A prata muitas vezes se comporta como o ouro, porém com um efeito mais potente, reagindo ao estresse monetário, à ansiedade em relação à inflação e à desconfiança nos sistemas financeiros tradicionais, ao mesmo tempo que carrega uma narrativa de crescimento industrial ligada à eletrificação e à tecnologia.
Este é um dos indicadores de estresse mais claros do mercado. Se uma menor parcela da prata disponível nos cofres de Londres estiver livremente acessível, o mercado se torna mais vulnerável a quedas bruscas. A Reuters afirmou que a disponibilidade de metal melhorou em relação às mínimas extremas do ano passado, mas o risco de queda repentina permanece caso a volatilidade aumente e os fluxos de investidores retornem.
O investimento no varejo está de volta à história. A Reuters afirmou que a demanda por moedas e barras de prata deve aumentar 18% em 2026, impulsionada pela recuperação das compras nos EUA. A previsão do Silver Institute para fevereiro também projetou um aumento no investimento físico, com o interesse do Ocidente se recuperando e a Índia aproveitando o forte momento.
A viabilidade a longo prazo da prata ainda depende, em parte, do uso industrial. O Silver Institute afirmou que a demanda por energia solar está sofrendo pressão devido à redução de custos, mas a infraestrutura de IA, os data centers e a indústria automotiva continuam sendo canais de demanda sustentados. Os investidores devem se preocupar menos com uma aplicação específica e mais com a capacidade da demanda industrial total de se manter resiliente, apesar da substituição de metais preciosos.

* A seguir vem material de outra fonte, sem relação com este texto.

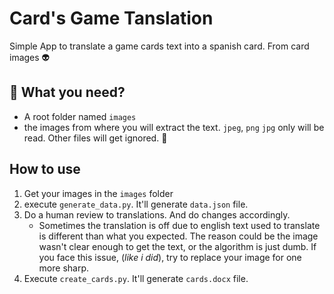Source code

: # Card's Game Tanslation

Simple App to translate a game cards text into a spanish card. From card images 👽️

## 📝 What you need?

- A root folder named `images`
- the images from where you will extract the text. `jpeg`, `png` `jpg` only will be read. Other files will get ignored. 🧐

## How to use

1. Get your images in the `images` folder
2. execute `generate_data.py`. It'll generate `data.json` file.
3. Do a human review to translations. And do changes accordingly.
   - Sometimes the translation is off due to english text used to translate is different than what you expected. The reason could be the image wasn't clear enough to get the text, or the algorithm is just dumb. If you face this issue, (_like i did_), try to replace your image for one more sharp.
4. Execute `create_cards.py`. It'll generate `cards.docx` file.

Um mercado pode estar estruturalmente apertado e ainda assim sofrer quedas acentuadas no curto prazo. É por isso que o tema do déficit de oferta de prata funciona melhor como uma perspectiva de médio prazo, e não como um lema para negociações diárias. A escassez física aumenta as chances de movimentos bruscos. Ela não elimina o risco mútuo. Essa conclusão é uma inferência a partir da recente oscilação de preços e dos dados de equilíbrio de mercado.
A Reuters informou em 15 de abril que o mercado global de prata deverá registrar um déficit de 46,3 milhões de onças em 2026, após um déficit de 40,3 milhões de onças em 2025.
Não. Significa que a demanda anual está acima da oferta anual, então o mercado precisa recorrer aos estoques existentes para compensar a diferença.
Como ainda existem reservas acima do solo, os preços elevados podem reduzir parte da demanda, e a prata é fortemente influenciada por fatores macroeconômicos como o dólar, os rendimentos reais e o posicionamento dos investidores.
Isso ocorre porque a demanda por investimentos físicos pode apertar o mercado rapidamente quando os estoques disponíveis já são limitados. A demanda por moedas e barras deve aumentar 18% em 2026.
A prata compartilha com o ouro o apelo monetário como metal, mas também possui uma componente de demanda industrial muito maior. Isso a torna mais sensível ao ciclo econômico e mais volátil do que o ouro.
O déficit de oferta de prata é um dos temas mais importantes do mercado de commodities em 2026, pois explica por que a prata continua se comportando como um mercado com tensões ocultas. A demanda ainda supera a oferta. Os estoques já foram reduzidos há anos. O mercado físico é mais sensível do que aparenta.
Isso não garante uma compressão imediata ou uma alta direta nos preços. Significa que a prata agora deve ser vista como um mercado estruturalmente restrito, onde o próximo aumento na demanda por investimentos pode ser muito mais importante do que era quando os estoques eram mais acessíveis. Para os investidores, essa é a verdadeira lição por trás da história do déficit de oferta de prata.